- What needs to be done
For each line in the records, produce an exact copy.

+ + + +

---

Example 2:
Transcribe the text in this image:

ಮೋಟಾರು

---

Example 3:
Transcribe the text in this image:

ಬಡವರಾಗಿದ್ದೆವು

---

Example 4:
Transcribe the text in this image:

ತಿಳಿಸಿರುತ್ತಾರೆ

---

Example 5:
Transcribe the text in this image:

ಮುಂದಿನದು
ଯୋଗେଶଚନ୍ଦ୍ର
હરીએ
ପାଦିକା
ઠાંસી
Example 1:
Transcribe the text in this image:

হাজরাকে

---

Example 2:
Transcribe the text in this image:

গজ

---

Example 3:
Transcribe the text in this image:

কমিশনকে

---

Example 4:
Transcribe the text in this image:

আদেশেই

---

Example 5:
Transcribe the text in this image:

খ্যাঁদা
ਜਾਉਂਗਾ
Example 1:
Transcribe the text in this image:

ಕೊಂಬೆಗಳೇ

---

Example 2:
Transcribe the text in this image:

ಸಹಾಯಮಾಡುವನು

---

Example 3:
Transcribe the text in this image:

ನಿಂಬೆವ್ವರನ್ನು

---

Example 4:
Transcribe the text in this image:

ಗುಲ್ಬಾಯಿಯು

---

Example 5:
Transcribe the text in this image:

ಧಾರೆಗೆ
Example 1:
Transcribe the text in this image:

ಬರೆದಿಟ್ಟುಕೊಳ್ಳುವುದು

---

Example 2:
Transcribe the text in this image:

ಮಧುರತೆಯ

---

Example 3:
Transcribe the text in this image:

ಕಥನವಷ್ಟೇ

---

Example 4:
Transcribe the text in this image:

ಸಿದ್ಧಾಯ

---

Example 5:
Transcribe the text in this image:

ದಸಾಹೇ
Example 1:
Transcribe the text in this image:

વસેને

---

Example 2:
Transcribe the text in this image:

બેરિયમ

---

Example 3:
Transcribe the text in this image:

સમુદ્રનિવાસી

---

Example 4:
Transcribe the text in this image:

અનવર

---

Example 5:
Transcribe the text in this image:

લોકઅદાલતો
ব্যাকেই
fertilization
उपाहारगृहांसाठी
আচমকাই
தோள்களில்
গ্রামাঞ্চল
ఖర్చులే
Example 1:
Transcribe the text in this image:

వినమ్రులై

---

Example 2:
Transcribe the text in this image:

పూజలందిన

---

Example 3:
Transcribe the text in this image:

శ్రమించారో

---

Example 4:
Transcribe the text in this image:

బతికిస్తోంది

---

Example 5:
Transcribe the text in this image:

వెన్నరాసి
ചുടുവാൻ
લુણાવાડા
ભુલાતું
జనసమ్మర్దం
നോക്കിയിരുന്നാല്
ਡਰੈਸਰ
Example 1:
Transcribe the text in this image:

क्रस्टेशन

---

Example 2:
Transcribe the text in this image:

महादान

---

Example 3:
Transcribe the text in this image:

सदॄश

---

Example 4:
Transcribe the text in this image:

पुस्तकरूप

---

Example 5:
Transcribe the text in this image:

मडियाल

+ + + +

- Task output
---

Example 2:
Transcribe the text in this image:

ಮೋಟಾರು

---

Example 3:
Transcribe the text in this image:

ಬಡವರಾಗಿದ್ದೆವು

---

Example 4:
Transcribe the text in this image:

ತಿಳಿಸಿರುತ್ತಾರೆ

---

Example 5:
Transcribe the text in this image:

ಮುಂದಿನದು
ଯୋଗେଶଚନ୍ଦ୍ର
હરીએ
ପାଦିକା
ઠાંસી
Example 1:
Transcribe the text in this image:

হাজরাকে

---

Example 2:
Transcribe the text in this image:

গজ

---

Example 3:
Transcribe the text in this image:

কমিশনকে

---

Example 4:
Transcribe the text in this image:

আদেশেই

---

Example 5:
Transcribe the text in this image:

খ্যাঁদা
ਜਾਉਂਗਾ
Example 1:
Transcribe the text in this image:

ಕೊಂಬೆಗಳೇ

---

Example 2:
Transcribe the text in this image:

ಸಹಾಯಮಾಡುವನು

---

Example 3:
Transcribe the text in this image:

ನಿಂಬೆವ್ವರನ್ನು

---

Example 4:
Transcribe the text in this image:

ಗುಲ್ಬಾಯಿಯು

---

Example 5:
Transcribe the text in this image:

ಧಾರೆಗೆ
Example 1:
Transcribe the text in this image:

ಬರೆದಿಟ್ಟುಕೊಳ್ಳುವುದು

---

Example 2:
Transcribe the text in this image:

ಮಧುರತೆಯ

---

Example 3:
Transcribe the text in this image:

ಕಥನವಷ್ಟೇ

---

Example 4:
Transcribe the text in this image:

ಸಿದ್ಧಾಯ

---

Example 5:
Transcribe the text in this image:

ದಸಾಹೇ
Example 1:
Transcribe the text in this image:

વસેને

---

Example 2:
Transcribe the text in this image:

બેરિયમ

---

Example 3:
Transcribe the text in this image:

સમુદ્રનિવાસી

---

Example 4:
Transcribe the text in this image:

અનવર

---

Example 5:
Transcribe the text in this image:

લોકઅદાલતો
ব্যাকেই
fertilization
उपाहारगृहांसाठी
আচমকাই
தோள்களில்
গ্রামাঞ্চল
ఖర్చులే
Example 1:
Transcribe the text in this image:

వినమ్రులై

---

Example 2:
Transcribe the text in this image:

పూజలందిన

---

Example 3:
Transcribe the text in this image:

శ్రమించారో

---

Example 4:
Transcribe the text in this image:

బతికిస్తోంది

---

Example 5:
Transcribe the text in this image:

వెన్నరాసి
ചുടുവാൻ
લુણાવાડા
ભુલાતું
జనసమ్మర్దం
നോക്കിയിരുന്നാല്
ਡਰੈਸਰ
Example 1:
Transcribe the text in this image:

क्रस्टेशन

---

Example 2:
Transcribe the text in this image:

महादान

---

Example 3:
Transcribe the text in this image:

सदॄश

---

Example 4:
Transcribe the text in this image:

पुस्तकरूप

---

Example 5:
Transcribe the text in this image:

मडियाल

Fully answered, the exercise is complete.